Hartmann also leads a recently formed Dresden Tuition Committee. So far it has met twice, both almost entirely in executive session to discuss tuition contracts.

Dresden has contracts with two New Hampshire districts that are soon to expire. A deal with Cornish ends June 30, and one with Lyme ends two years later, Hartmann said.

Sydney Leggett, interim superintendent for Cornish, said the district has tuition agreements to send students to three high schools: Stevens High, in Claremont, and Hartford and Windsor high schools. Parents also may send students to Lebanon and Hanover, “but we don’t have a district-to-district tuition agreement,” Leggett said.

Cornish will pay the highest tuition from among the three agreed-upon high schools toward Hanover High, but parents must make up the difference. This year, the Cornish payment amounts to $19,500 and parents must pay $3,055. There are eight Cornish students at Hanover this year, according to Dresden documents.

Hanover High School’s tuition has been artificially low for the past several years, Hartmann said, owing to a flaw in how the rate was first calculated and then reset each year. If it reflected the actual cost of a year at Hanover High, it would cost another $4,000 per student. The Dresden district is forgoing about $270,000 of revenue this year as a result, she said.

Exactly what the tuition committee is considering is unknown.

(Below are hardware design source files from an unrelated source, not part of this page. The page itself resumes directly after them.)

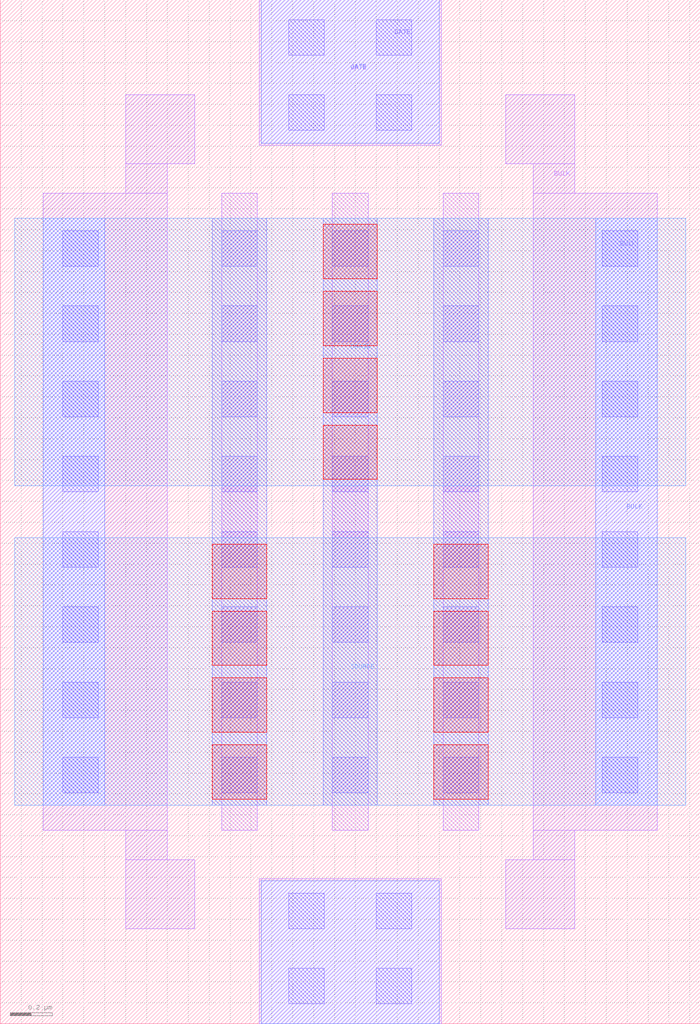
<source format=lef>
# Copyright 2020 The SkyWater PDK Authors
#
# Licensed under the Apache License, Version 2.0 (the "License");
# you may not use this file except in compliance with the License.
# You may obtain a copy of the License at
#
#     https://www.apache.org/licenses/LICENSE-2.0
#
# Unless required by applicable law or agreed to in writing, software
# distributed under the License is distributed on an "AS IS" BASIS,
# WITHOUT WARRANTIES OR CONDITIONS OF ANY KIND, either express or implied.
# See the License for the specific language governing permissions and
# limitations under the License.
#
# SPDX-License-Identifier: Apache-2.0

VERSION 5.7 ;
  NOWIREEXTENSIONATPIN ON ;
  DIVIDERCHAR "/" ;
  BUSBITCHARS "[]" ;
MACRO sky130_fd_pr__rf_pfet_01v8_bM02W3p00L0p25
  CLASS BLOCK ;
  FOREIGN sky130_fd_pr__rf_pfet_01v8_bM02W3p00L0p25 ;
  ORIGIN  0.000000  0.000000 ;
  SIZE  3.350000 BY  4.900000 ;
  PIN BULK
    ANTENNADIFFAREA  3.913000 ;
    ANTENNAGATEAREA  0.903000 ;
    PORT
      LAYER li1 ;
        RECT 0.205000 0.925000 0.800000 3.975000 ;
        RECT 0.600000 0.455000 0.930000 0.785000 ;
        RECT 0.600000 0.785000 0.800000 0.925000 ;
        RECT 0.600000 3.975000 0.800000 4.115000 ;
        RECT 0.600000 4.115000 0.930000 4.445000 ;
        RECT 2.420000 0.455000 2.750000 0.785000 ;
        RECT 2.420000 4.115000 2.750000 4.445000 ;
        RECT 2.550000 0.785000 2.750000 0.925000 ;
        RECT 2.550000 0.925000 3.145000 3.975000 ;
        RECT 2.550000 3.975000 2.750000 4.115000 ;
      LAYER mcon ;
        RECT 0.300000 1.105000 0.470000 1.275000 ;
        RECT 0.300000 1.465000 0.470000 1.635000 ;
        RECT 0.300000 1.825000 0.470000 1.995000 ;
        RECT 0.300000 2.185000 0.470000 2.355000 ;
        RECT 0.300000 2.545000 0.470000 2.715000 ;
        RECT 0.300000 2.905000 0.470000 3.075000 ;
        RECT 0.300000 3.265000 0.470000 3.435000 ;
        RECT 0.300000 3.625000 0.470000 3.795000 ;
        RECT 2.880000 1.105000 3.050000 1.275000 ;
        RECT 2.880000 1.465000 3.050000 1.635000 ;
        RECT 2.880000 1.825000 3.050000 1.995000 ;
        RECT 2.880000 2.185000 3.050000 2.355000 ;
        RECT 2.880000 2.545000 3.050000 2.715000 ;
        RECT 2.880000 2.905000 3.050000 3.075000 ;
        RECT 2.880000 3.265000 3.050000 3.435000 ;
        RECT 2.880000 3.625000 3.050000 3.795000 ;
    END
    PORT
      LAYER met1 ;
        RECT 0.205000 1.045000 0.500000 3.855000 ;
        RECT 2.850000 1.045000 3.145000 3.855000 ;
    END
  END BULK
  PIN DRAIN
    ANTENNADIFFAREA  0.842800 ;
    PORT
      LAYER met2 ;
        RECT 0.070000 2.575000 3.280000 3.855000 ;
    END
  END DRAIN
  PIN GATE
    ANTENNAGATEAREA  1.505000 ;
    PORT
      LAYER li1 ;
        RECT 1.240000 0.000000 2.110000 0.695000 ;
        RECT 1.240000 4.205000 2.110000 4.900000 ;
      LAYER mcon ;
        RECT 1.380000 0.095000 1.550000 0.265000 ;
        RECT 1.380000 0.455000 1.550000 0.625000 ;
        RECT 1.380000 4.275000 1.550000 4.445000 ;
        RECT 1.380000 4.635000 1.550000 4.805000 ;
        RECT 1.800000 0.095000 1.970000 0.265000 ;
        RECT 1.800000 0.455000 1.970000 0.625000 ;
        RECT 1.800000 4.275000 1.970000 4.445000 ;
        RECT 1.800000 4.635000 1.970000 4.805000 ;
    END
    PORT
      LAYER met1 ;
        RECT 1.250000 0.000000 2.100000 0.685000 ;
        RECT 1.250000 4.215000 2.100000 4.900000 ;
    END
  END GATE
  PIN SOURCE
    ANTENNADIFFAREA  1.685600 ;
    PORT
      LAYER met2 ;
        RECT 0.070000 1.045000 3.280000 2.325000 ;
    END
  END SOURCE
  OBS
    LAYER li1 ;
      RECT 1.060000 0.925000 1.230000 3.975000 ;
      RECT 1.590000 0.925000 1.760000 3.975000 ;
      RECT 2.120000 0.925000 2.290000 3.975000 ;
    LAYER mcon ;
      RECT 1.060000 1.105000 1.230000 1.275000 ;
      RECT 1.060000 1.465000 1.230000 1.635000 ;
      RECT 1.060000 1.825000 1.230000 1.995000 ;
      RECT 1.060000 2.185000 1.230000 2.355000 ;
      RECT 1.060000 2.545000 1.230000 2.715000 ;
      RECT 1.060000 2.905000 1.230000 3.075000 ;
      RECT 1.060000 3.265000 1.230000 3.435000 ;
      RECT 1.060000 3.625000 1.230000 3.795000 ;
      RECT 1.590000 1.105000 1.760000 1.275000 ;
      RECT 1.590000 1.465000 1.760000 1.635000 ;
      RECT 1.590000 1.825000 1.760000 1.995000 ;
      RECT 1.590000 2.185000 1.760000 2.355000 ;
      RECT 1.590000 2.545000 1.760000 2.715000 ;
      RECT 1.590000 2.905000 1.760000 3.075000 ;
      RECT 1.590000 3.265000 1.760000 3.435000 ;
      RECT 1.590000 3.625000 1.760000 3.795000 ;
      RECT 2.120000 1.105000 2.290000 1.275000 ;
      RECT 2.120000 1.465000 2.290000 1.635000 ;
      RECT 2.120000 1.825000 2.290000 1.995000 ;
      RECT 2.120000 2.185000 2.290000 2.355000 ;
      RECT 2.120000 2.545000 2.290000 2.715000 ;
      RECT 2.120000 2.905000 2.290000 3.075000 ;
      RECT 2.120000 3.265000 2.290000 3.435000 ;
      RECT 2.120000 3.625000 2.290000 3.795000 ;
    LAYER met1 ;
      RECT 1.015000 1.045000 1.275000 3.855000 ;
      RECT 1.545000 1.045000 1.805000 3.855000 ;
      RECT 2.075000 1.045000 2.335000 3.855000 ;
    LAYER via ;
      RECT 1.015000 1.075000 1.275000 1.335000 ;
      RECT 1.015000 1.395000 1.275000 1.655000 ;
      RECT 1.015000 1.715000 1.275000 1.975000 ;
      RECT 1.015000 2.035000 1.275000 2.295000 ;
      RECT 1.545000 2.605000 1.805000 2.865000 ;
      RECT 1.545000 2.925000 1.805000 3.185000 ;
      RECT 1.545000 3.245000 1.805000 3.505000 ;
      RECT 1.545000 3.565000 1.805000 3.825000 ;
      RECT 2.075000 1.075000 2.335000 1.335000 ;
      RECT 2.075000 1.395000 2.335000 1.655000 ;
      RECT 2.075000 1.715000 2.335000 1.975000 ;
      RECT 2.075000 2.035000 2.335000 2.295000 ;
  END
END sky130_fd_pr__rf_pfet_01v8_bM02W3p00L0p25
END LIBRARY

</source>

“I cannot speak to what we’re talking about in nonpublic” session, Hartmann said. “A lot of these things are part of negotiated agreements.”

Eventually, the committee will make recommendations to the full Dresden board.

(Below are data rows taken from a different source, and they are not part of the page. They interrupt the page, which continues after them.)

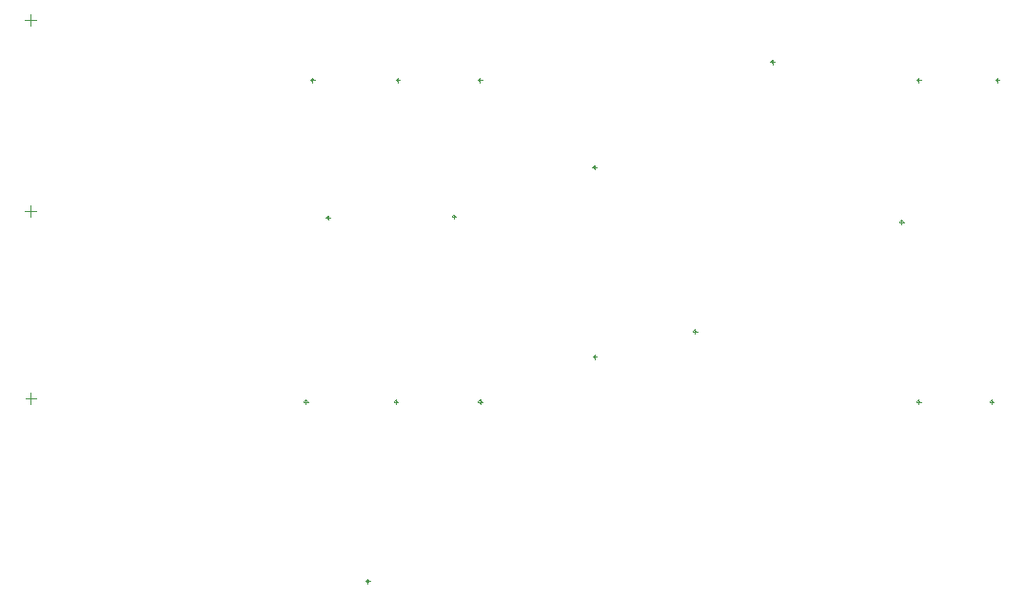
<source format=gbr>
G04*
G04 #@! TF.GenerationSoftware,Altium Limited,Altium Designer,24.1.2 (44)*
G04*
G04 Layer_Color=16777215*
%FSLAX44Y44*%
%MOMM*%
G71*
G04*
G04 #@! TF.SameCoordinates,B0756098-272B-4952-AD8A-B75AB5E4C8A6*
G04*
G04*
G04 #@! TF.FilePolarity,Positive*
G04*
G01*
G75*
%ADD14C,0.1000*%
%ADD68C,0.0254*%
D14*
X255250Y227750D02*
Y237750D01*
X250250Y232750D02*
X260250D01*
X250000Y570000D02*
X260000D01*
X255000Y565000D02*
Y575000D01*
X250000Y400000D02*
X260000D01*
X255000Y395000D02*
Y405000D01*
D68*
X521160Y393750D02*
G03*
X521160Y393750I-1410J0D01*
G01*
X758410Y270000D02*
G03*
X758410Y270000I-1410J0D01*
G01*
X556410Y70000D02*
G03*
X556410Y70000I-1410J0D01*
G01*
X1031410Y390000D02*
G03*
X1031410Y390000I-1410J0D01*
G01*
X656155Y516249D02*
G03*
X656155Y516249I-1410J0D01*
G01*
X583160Y516250D02*
G03*
X583160Y516250I-1410J0D01*
G01*
X507155Y516249D02*
G03*
X507155Y516249I-1410J0D01*
G01*
X656410Y230000D02*
G03*
X656410Y230000I-1410J0D01*
G01*
X581410D02*
G03*
X581410Y230000I-1410J0D01*
G01*
X501410D02*
G03*
X501410Y230000I-1410J0D01*
G01*
X1116410Y516250D02*
G03*
X1116410Y516250I-1410J0D01*
G01*
X1046410D02*
G03*
X1046410Y516250I-1410J0D01*
G01*
Y230000D02*
G03*
X1046410Y230000I-1410J0D01*
G01*
X1111410D02*
G03*
X1111410Y230000I-1410J0D01*
G01*
X633160Y394750D02*
G03*
X633160Y394750I-1410J0D01*
G01*
X758160Y438750D02*
G03*
X758160Y438750I-1410J0D01*
G01*
X916410Y532500D02*
G03*
X916410Y532500I-1410J0D01*
G01*
X847410Y292500D02*
G03*
X847410Y292500I-1410J0D01*
G01*
X519750Y391750D02*
Y395750D01*
X517750Y393750D02*
X521750D01*
X757000Y268000D02*
Y272000D01*
X755000Y270000D02*
X759000D01*
X755000D02*
X759000D01*
X757000Y268000D02*
Y272000D01*
X555000Y68000D02*
Y72000D01*
X553000Y70000D02*
X557000D01*
X553000D02*
X557000D01*
X555000Y68000D02*
Y72000D01*
X1028000Y390000D02*
X1032000D01*
X1030000Y388000D02*
Y392000D01*
X654745Y514249D02*
Y518249D01*
X652745Y516249D02*
X656745D01*
X652745D02*
X656745D01*
X654745Y514249D02*
Y518249D01*
X581750Y514250D02*
Y518250D01*
X579750Y516250D02*
X583750D01*
X579750D02*
X583750D01*
X581750Y514250D02*
Y518250D01*
X505745Y514249D02*
Y518249D01*
X503745Y516249D02*
X507745D01*
X503745D02*
X507745D01*
X505745Y514249D02*
Y518249D01*
X655000Y228000D02*
Y232000D01*
X653000Y230000D02*
X657000D01*
X653000D02*
X657000D01*
X655000Y228000D02*
Y232000D01*
X580000Y228000D02*
Y232000D01*
X578000Y230000D02*
X582000D01*
X578000D02*
X582000D01*
X580000Y228000D02*
Y232000D01*
X500000Y228000D02*
Y232000D01*
X498000Y230000D02*
X502000D01*
X498000D02*
X502000D01*
X500000Y228000D02*
Y232000D01*
X1115000Y514250D02*
Y518250D01*
X1113000Y516250D02*
X1117000D01*
X1113000D02*
X1117000D01*
X1115000Y514250D02*
Y518250D01*
X1045000Y514250D02*
Y518250D01*
X1043000Y516250D02*
X1047000D01*
X1043000D02*
X1047000D01*
X1045000Y514250D02*
Y518250D01*
Y228000D02*
Y232000D01*
X1043000Y230000D02*
X1047000D01*
X1043000D02*
X1047000D01*
X1045000Y228000D02*
Y232000D01*
X1108000Y230000D02*
X1112000D01*
X1110000Y228000D02*
Y232000D01*
Y228000D02*
Y232000D01*
X1108000Y230000D02*
X1112000D01*
X629750Y394750D02*
X633750D01*
X631750Y392750D02*
Y396750D01*
Y392750D02*
Y396750D01*
X629750Y394750D02*
X633750D01*
X756750Y436750D02*
Y440750D01*
X754750Y438750D02*
X758750D01*
X754750D02*
X758750D01*
X756750Y436750D02*
Y440750D01*
X913000Y532500D02*
X917000D01*
X915000Y530500D02*
Y534500D01*
Y530500D02*
Y534500D01*
X913000Y532500D02*
X917000D01*
X846000Y290500D02*
Y294500D01*
X844000Y292500D02*
X848000D01*
X844000D02*
X848000D01*
X846000Y290500D02*
Y294500D01*
M02*

</source>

“I think the most important thing is what should Dresden do for the next year,” Hartmann said. “It’s really just trying to figure out where Dresden should go in the future.”

Both Hartmann and Odell noted that the education funding landscape is changing in Vermont and up for debate in New Hampshire, where advocates for public school are pushing for better state funding even as the state expands the number of charter schools and eligibility for “education freedom accounts” that allow public money to go to private and religious schools or to home schooling.

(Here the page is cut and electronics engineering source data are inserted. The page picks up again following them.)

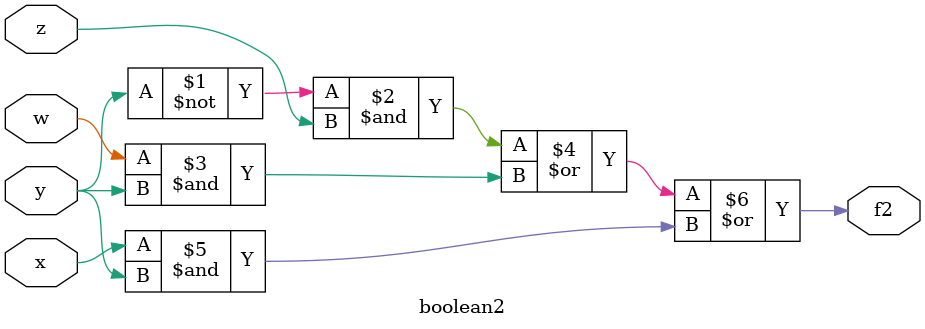
<source format=v>
module boolean2(w,x,y,z,f2); 
input w,x,y,z; 
output f2; 
assign f2=((~y & z)|( w & y )|(x & y)); 
endmodule
</source>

In the wake of a U.S. Supreme Court ruling that requires districts paying tuition to include religious schools, Vermont could limit where tuition money goes, which could make it harder to use tuition money to defray Norwich’s higher taxes next year, Odell said.

In the meantime, Odell and his fellow Norwich board members are talking to townspeople about the tax increase.

“I still talk to people who have no idea this is coming,” Odell said.